Around a year ago Takeda took a punt on Protagonist Therapeutics’ hepcidin mimetic rusfertide ahead of a key phase 3 readout – and now that trial has come in positive. The partners released topline data on Monday from the Verify trial, testing rusfertide in patients with polycythemia vera not well controlled by standard of care, including phlebotomy.

The study met its primary endpoint, showing a 77% response rate in the rusfertide arm versus 33% with control. Still, the companies will not be filing until the fourth quarter, with Protagonist noting during a conference call that 52-week data were needed to submit rusfertide to the FDA, though apparently there is "no particular bar" to hit in terms of durability.
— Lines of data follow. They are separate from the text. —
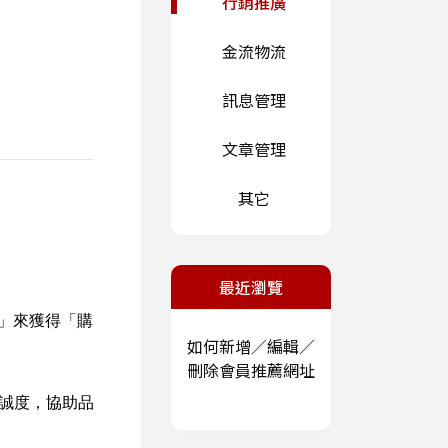
行銷推廣
金流物流
訊息管理
文章管理
其它
最近瀏覽
」來獲得「購
如何新增／編輯／
刪除會員推薦網址
誠度，協助品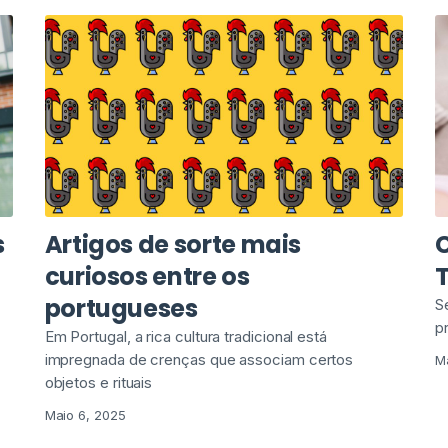
s
Artigos de sorte mais
a
curiosos entre os
portugueses
S
p
Em Portugal, a rica cultura tradicional está
impregnada de crenças que associam certos
M
objetos e rituais
Maio 6, 2025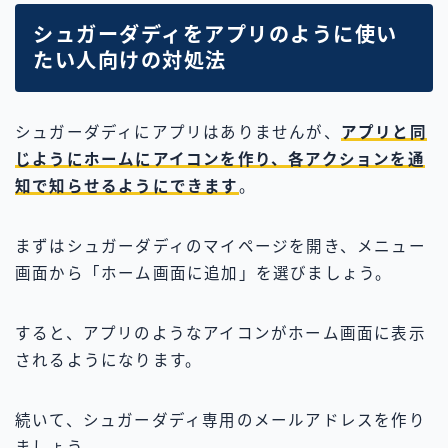
シュガーダディをアプリのように使い
たい人向けの対処法
シュガーダディにアプリはありませんが、
アプリと同
じようにホームにアイコンを作り、各アクションを通
知で知らせるようにできます
。
まずはシュガーダディのマイページを開き、メニュー
画面から「ホーム画面に追加」を選びましょう。
すると、アプリのようなアイコンがホーム画面に表示
されるようになります。
続いて、シュガーダディ専用のメールアドレスを作り
ましょう。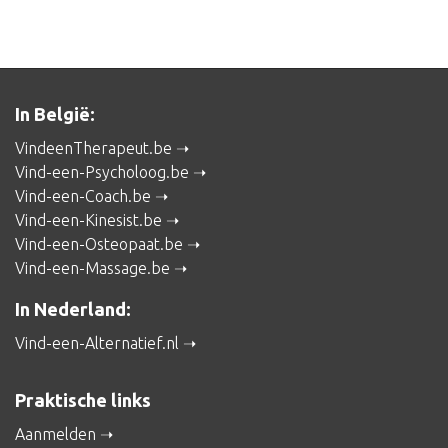
In België:
VindeenTherapeut.be
Vind-een-Psycholoog.be
Vind-een-Coach.be
Vind-een-Kinesist.be
Vind-een-Osteopaat.be
Vind-een-Massage.be
In Nederland:
Vind-een-Alternatief.nl
Praktische links
Aanmelden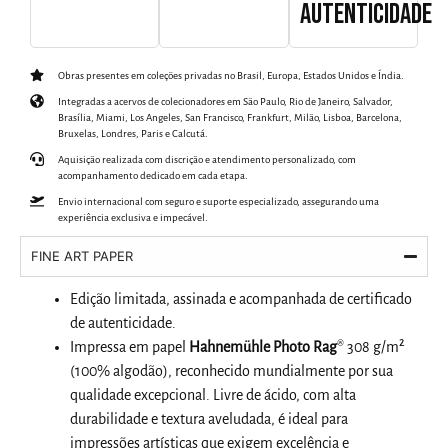
AUTENTICIDADE
Obras presentes em coleções privadas no Brasil, Europa, Estados Unidos e Índia.
Integradas a acervos de colecionadores em São Paulo, Rio de Janeiro, Salvador,
Brasília, Miami, Los Angeles, San Francisco, Frankfurt, Milão, Lisboa, Barcelona,
Bruxelas, Londres, Paris e Calcutá.
Aquisição realizada com discrição e atendimento personalizado, com
acompanhamento dedicado em cada etapa.
Envio internacional com seguro e suporte especializado, assegurando uma
experiência exclusiva e impecável.
FINE ART PAPER
Edição limitada, assinada e acompanhada de certificado
de autenticidade.
Impressa em papel
Hahnemühle Photo Rag
® 308 g/m²
(100% algodão), reconhecido mundialmente por sua
qualidade excepcional. Livre de ácido, com alta
durabilidade e textura aveludada, é ideal para
impressões artísticas que exigem excelência e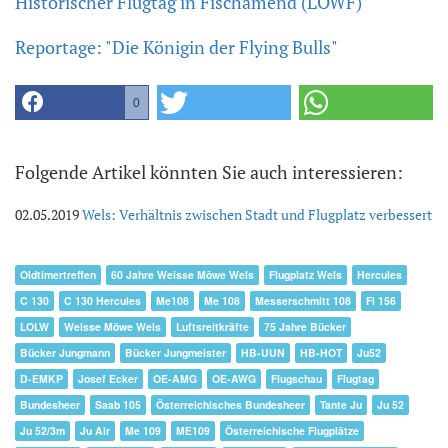
Historischer Flugtag in Fischamend (LOWF)
Reportage: "Die Königin der Flying Bulls"
0
Folgende Artikel könnten Sie auch interessieren:
02.05.2019
Wels: Verhältnis zwischen Stadt und Flugplatz verbessert
Oldtimertreffen
60 Jahre Weisse Möwe Wels
Flugplatz Wels
Hercules
C 130
C 130 Hercules
Me108
Me 108
Messerschmitt 108
Fi 156
LOLW
Weisse Möwe Wels
Luftsreitkräfte
75 Jahre Bücker
Bücker Jungmann
Bücker Jungmeister
HB-UUN
HB-HOT
Ju52
D-EMKP
Josef Ecker
OE-AMG
OE-AWG
Flugschau
Flugtag
Bundesheer
Saab 105
Österreichisches Bundesheer
Tante Ju
Ju 52
Ju 52/3m
Ju Air
Me 109
ME109
Österreichische Flugplätze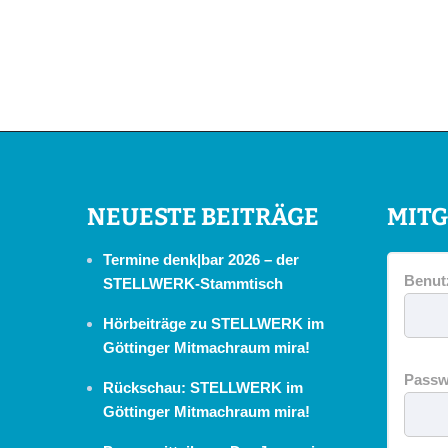
NEUESTE BEITRÄGE
MITG
Termine denk|bar 2026 – der
Benut
STELLWERK-Stammtisch
Hörbeiträge zu STELLWERK im
Göttinger Mitmachraum mira!
Passw
Rückschau: STELLWERK im
Göttinger Mitmachraum mira!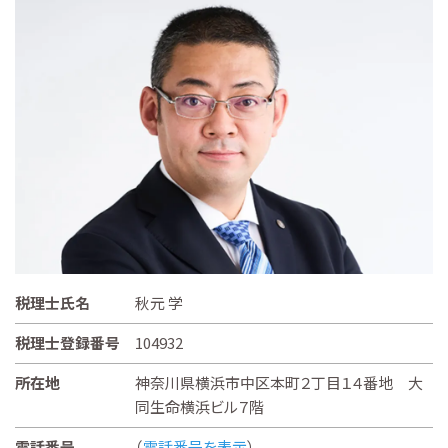
税理士氏名
秋元 学
税理士登録番号
104932
所在地
神奈川県横浜市中区本町２丁目１４番地 大
同生命横浜ビル７階
電話番号
（
電話番号を表示
）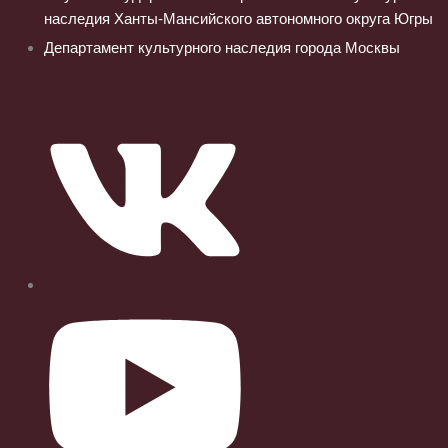
наследия Ханты-Мансийского автономного округа Югры
Департамент культурного наследия города Москвы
Takeda paid $300m up front to license rusfertide, and Protagonist will earn another $25m milestone on the Verify results. The partners have estimated that the asset could make peak sales of $2bn, and Protagonist execs hinted that this figure might be raised given the latest results. “I can almost guarantee there will be no downward guidance,” said its chief executive, Dinesh Patel.

This appeared to scotch doubts about rusfertide’s potential market, raised when recruitment into Verify was delayed, initially from the first half to the second half of 2023, then until the first quarter of 2024, before Takeda finally confirmed full enrolment in October 2024.
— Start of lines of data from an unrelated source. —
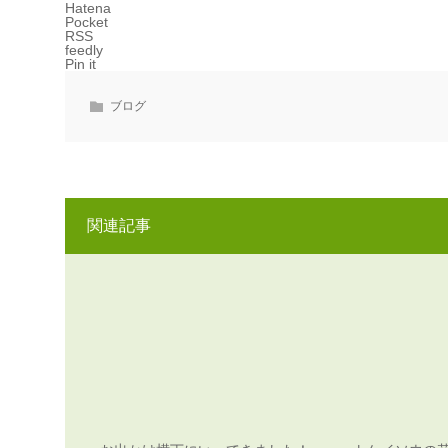
Hatena
Pocket
RSS
feedly
Pin it
ブログ
関連記事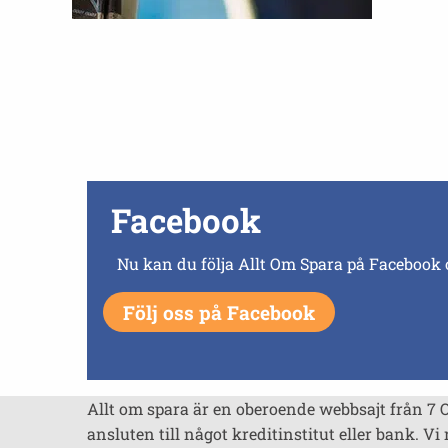
Facebook
Nu kan du följa Allt Om Spara på Facebook 
Följ oss på Facebook
Allt om spara är en oberoende webbsajt från 7 
ansluten till något kreditinstitut eller bank. Vi 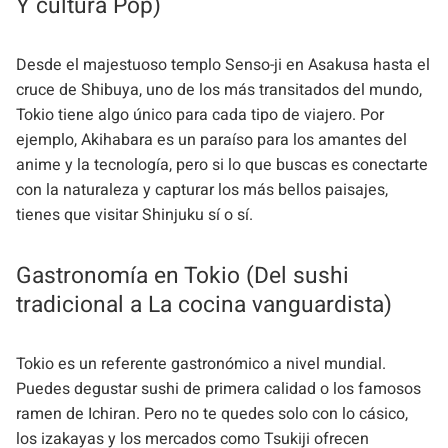
Y cultura Pop)
Desde el majestuoso templo Senso-ji en Asakusa hasta el
cruce de Shibuya, uno de los más transitados del mundo,
Tokio tiene algo único para cada tipo de viajero. Por
ejemplo, Akihabara es un paraíso para los amantes del
anime y la tecnología, pero si lo que buscas es conectarte
con la naturaleza y capturar los más bellos paisajes,
tienes que visitar Shinjuku sí o sí.
Gastronomía en Tokio (Del sushi
tradicional a La cocina vanguardista)
Tokio es un referente gastronómico a nivel mundial.
Puedes degustar sushi de primera calidad o los famosos
ramen de Ichiran. Pero no te quedes solo con lo cásico,
los izakayas y los mercados como Tsukiji ofrecen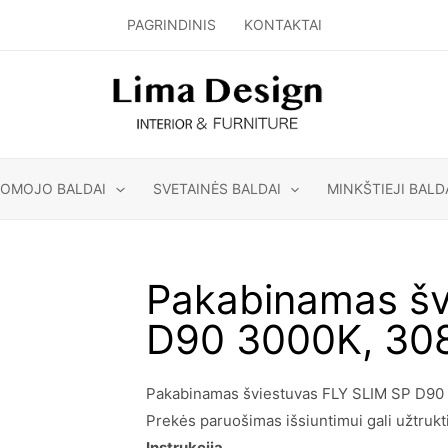
PAGRINDINIS
KONTAKTAI
GOMOJO BALDAI
SVETAINĖS BALDAI
MINKŠTIEJI BALD
Pakabinamas šv
D90 3000K, 30
Pakabinamas šviestuvas FLY SLIM SP D90 3
Prekės paruošimas išsiuntimui gali užtrukti 
Instrukcija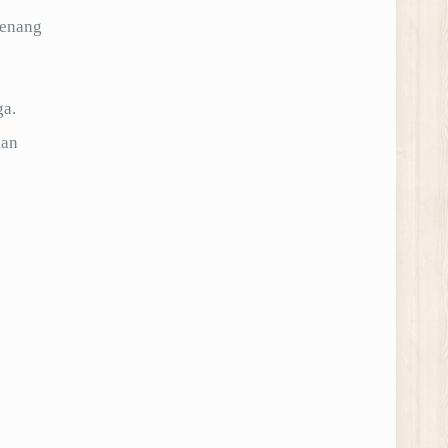
renang
ga.
kan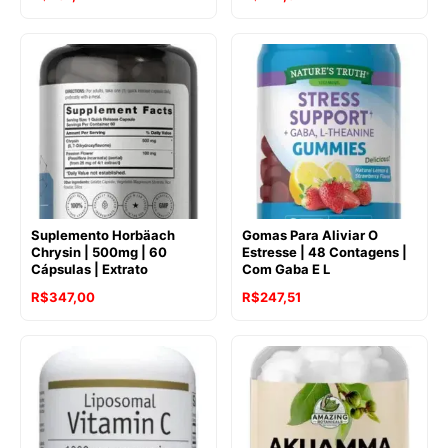
Suplemento Horbäach
Gomas Para Aliviar O
Chrysin | 500mg | 60
Estresse | 48 Contagens |
Cápsulas | Extrato
Com Gaba E L
R$
347,00
R$
247,51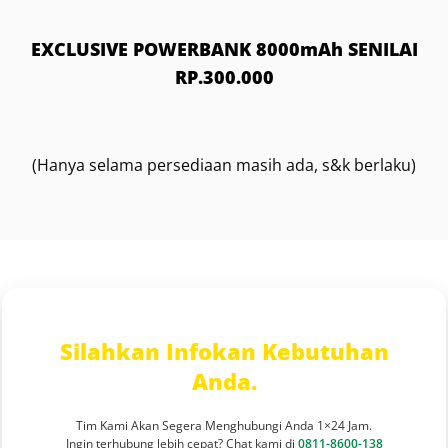
EXCLUSIVE POWERBANK 8000mAh SENILAI
RP.300.000
(Hanya selama persediaan masih ada, s&k berlaku)
Silahkan Infokan Kebutuhan
Anda.
Tim Kami Akan Segera Menghubungi Anda 1×24 Jam.
Ingin terhubung lebih cepat? Chat kami di
0811-8600-138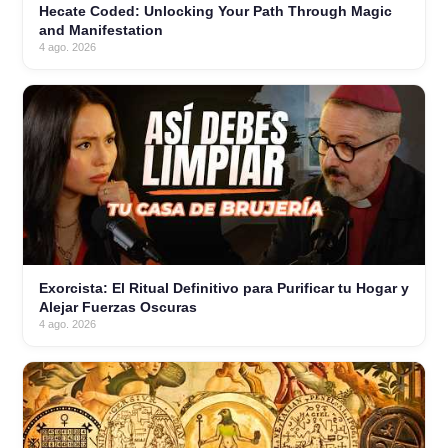
Hecate Coded: Unlocking Your Path Through Magic
and Manifestation
4 ago. 2026
Exorcista: El Ritual Definitivo para Purificar tu Hogar y
Alejar Fuerzas Oscuras
4 ago. 2026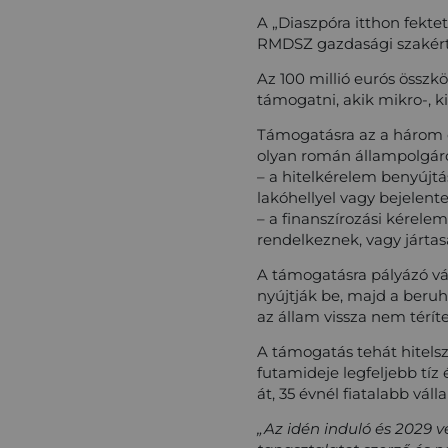
A „Diaszpóra itthon fekt
RMDSZ gazdasági szakértő
Az 100 millió eurós össz
támogatni, akik mikro-, k
Támogatásra az a három év
olyan román állampolgáro
– a hitelkérelem benyújt
lakóhellyel vagy bejelente
– a finanszírozási kérel
rendelkeznek, vagy járta
A támogatásra pályázó vál
nyújtják be, majd a beruh
az állam vissza nem térít
A támogatás tehát hitelsz
futamideje legfeljebb tíz
át, 35 évnél fiatalabb váll
„Az idén induló és 2029 v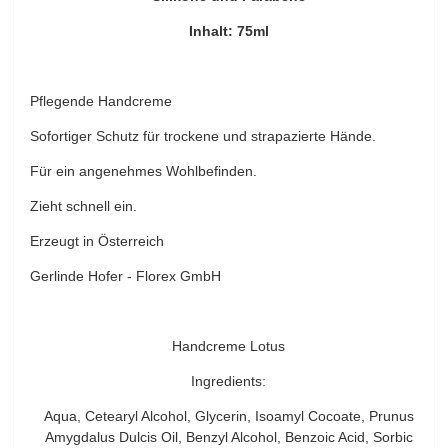
Inhalt: 75ml
Pflegende Handcreme
Sofortiger Schutz für trockene und strapazierte Hände.
Für ein angenehmes Wohlbefinden.
Zieht schnell ein.
Erzeugt in Österreich
Gerlinde Hofer - Florex GmbH
Handcreme Lotus
Ingredients:
Aqua, Cetearyl Alcohol, Glycerin, Isoamyl Cocoate, Prunus
Amygdalus Dulcis Oil, Benzyl Alcohol, Benzoic Acid, Sorbic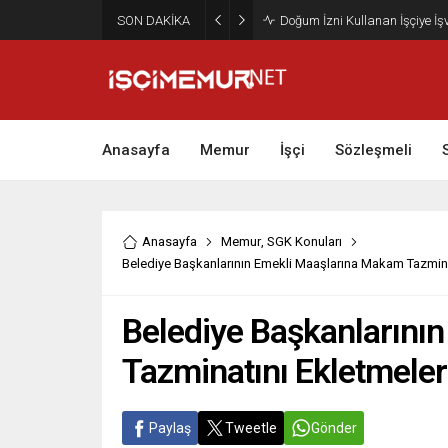
SON DAKİKA
Maktu Mesai Ödemesinde Heye
Anasayfa
Memur
İşçi
Sözleşmeli
Anasayfa
Memur
,
SGK Konuları
Belediye Başkanlarının Emekli Maaşlarına Makam Tazminat
Belediye Başkanlarını
Tazminatını Ekletmeler
Paylaş
Tweetle
Gönder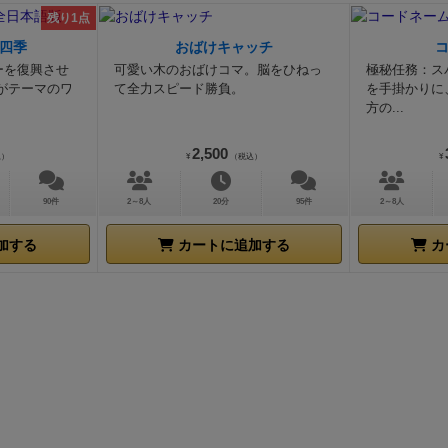
残り1点
四季
おばけキャッチ
ーを復興させ
可愛い木のおばけコマ。脳をひねっ
極秘任務：ス
がテーマのワ
て全力スピード勝負。
を手掛かりに
方の...
2,500
込）
¥
（税込）
¥
90件
2～8人
20分
95件
2～8人
加する
カートに追加する
カ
Any lingering questions here could help explain why Protagonist rose just 4% on the news, although the company’s valuation also looks relatively rich, at $2.5bn.

Polycythemia vera, which is thought to affect around 100,000 US patients, involves the overproduction of red blood cells. Treatment includes phlebotomy (blood removal) and cytoreductive agents like hydroxyurea, interferon and Novartis/Incyte’s Jakafi.

By mimicking hepcidin, the primary regulator of iron homeostasis, rusfertide is designed to reduce red blood cell production. According to OncologyPipeline there are no other hepcidin mimetics in active clinical development. Protagonist also plans to nominate a new oral hepcidin candidate by the end of this year.

Placebo response

One curious finding from Verify is a higher than expected placebo response, at 33%. In the study response was defined as no phlebotomy, or phlebotomy eligibility between weeks 20 and 32, and completion of weeks 0-32 – with the latter also encompassing a dose-titration period.

Previously, the phase 2 Revive study found response rates of 60% and 17% with rusfertide and placebo respectively. Protagonist said this difference could be explained by a shift from a smaller, US-centric phase 2 to a larger and longer global phase 3 with greater patient heterogeneity, including those at an earlier stage of disease.

In any case the reason seems academic, as Verify still hit its primary endpoint.

Verify also prevailed on a key secondary, phlebotomy rate, the preferred endpoint for EU regulators. The mean number of phlebotomies per patient was 0.5 with rusfertide, versus 1.8 with control during weeks 0-32 (p<0.0001). And 73% of patients receiving rusfertide received no phlebotomies before week 32, compared with 22% with control.

Protagonist and Takeda also said the study hit other secondary endpoints, including haematocrit control and patient-reported outcomes, although the partners are saving these data for an upcoming medical meeting.

On safety, the companies said rusfertide was generally well tolerated with no new safety findings, adding that there was no evidence of an increased cancer risk. Cancer concerns were previously raised, including animal data that led to a clinical hold.

Protagonist appears to be positioning rusfertide as an intermediate-stage therapy for polycythemia vera, suggesting that it could fit between phlebotomy and Jakafi, which tends to be used in more advanced patients, the company noted.

Under the Takeda deal Protagonist can choose to opt out of a 50/50 profit share, and is due to make a decision by mid-2026.